**Exercise materials:**
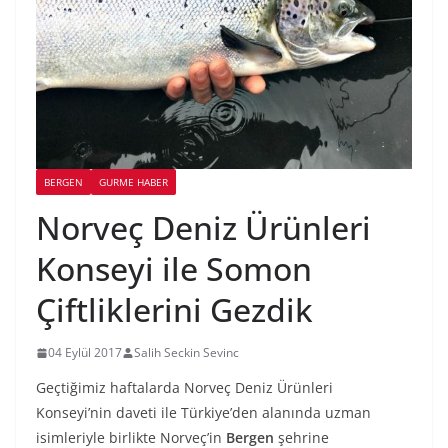
BERGEN
GURME HABER
Norveç Deniz Ürünleri
Konseyi ile Somon
Çiftliklerini Gezdik
04 Eylül 2017
Salih Seckin Sevinc
Geçtiğimiz haftalarda Norveç Deniz Ürünleri
Konseyi’nin daveti ile Türkiye’den alanında uzman
isimleriyle birlikte Norveç’in
Bergen
şehrine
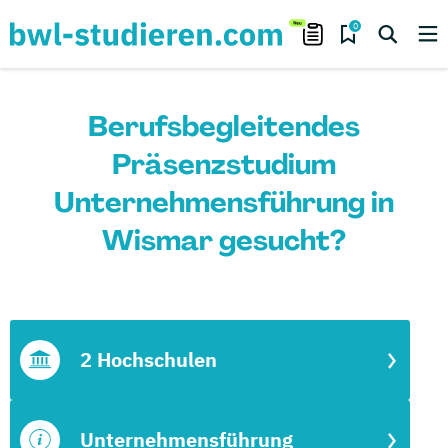
0
Berufsbegleitendes
Präsenzstudium
Unternehmensführung in
Wismar gesucht?
2 Hochschulen
Unternehmensführung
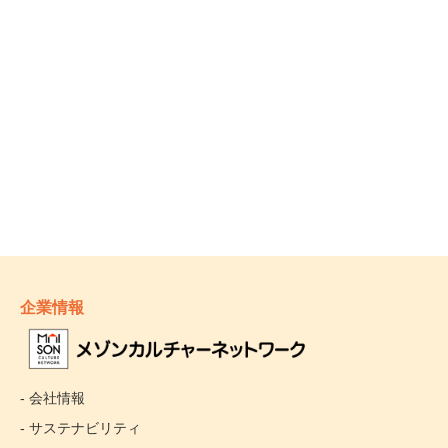
心
カルチャーセンターでの定期講座を担当中。
企業情報
- 会社情報
- サステナビリティ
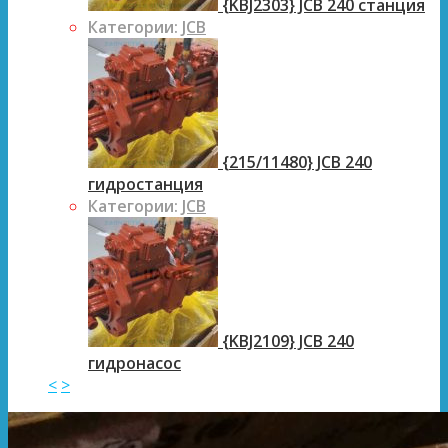
{KBJ2303} JCB 240 станция
Категории:
JCB
{215/11480} JCB 240
гидростанция
Категории:
JCB
{KBJ2109} JCB 240
гидронасос
<
>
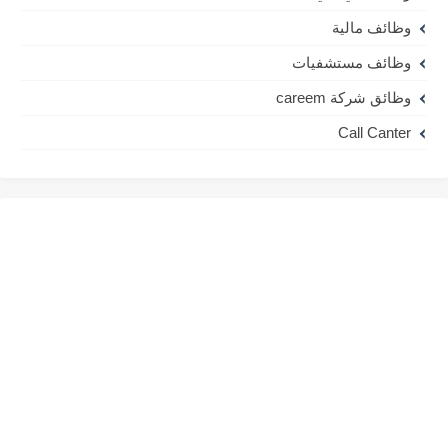
وظائف مالية
وظائف مستشفيات
وظائق شركة careem
Call Canter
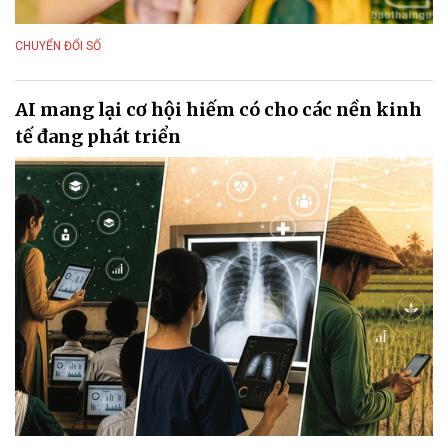
CHUYỂN ĐỔI SỐ
AI mang lại cơ hội hiếm có cho các nền kinh
tế đang phát triển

**Required action:**
Reproduce the listing exactly, minus its pictures.

**Response below:**
BERGEN
GURME HABER
Norveç Deniz Ürünleri
Konseyi ile Somon
Çiftliklerini Gezdik
04 Eylül 2017
Salih Seckin Sevinc
Geçtiğimiz haftalarda Norveç Deniz Ürünleri
Konseyi’nin daveti ile Türkiye’den alanında uzman
isimleriyle birlikte Norveç’in
Bergen
şehrine
0
Berufsbegleitendes
Präsenzstudium
Unternehmensführung in
Wismar gesucht?
2 Hochschulen
Unternehmensführung
心
カルチャーセンターでの定期講座を担当中。
企業情報
- 会社情報
- サステナビリティ
{KBJ2303} JCB 240 станция
Категории:
JCB
{215/11480} JCB 240
гидростанция
Категории:
JCB
{KBJ2109} JCB 240
гидронасос
<
>
وظائف مالية
وظائف مستشفيات
وظائق شركة careem
Call Canter
CHUYỂN ĐỔI SỐ
AI mang lại cơ hội hiếm có cho các nền kinh
tế đang phát triển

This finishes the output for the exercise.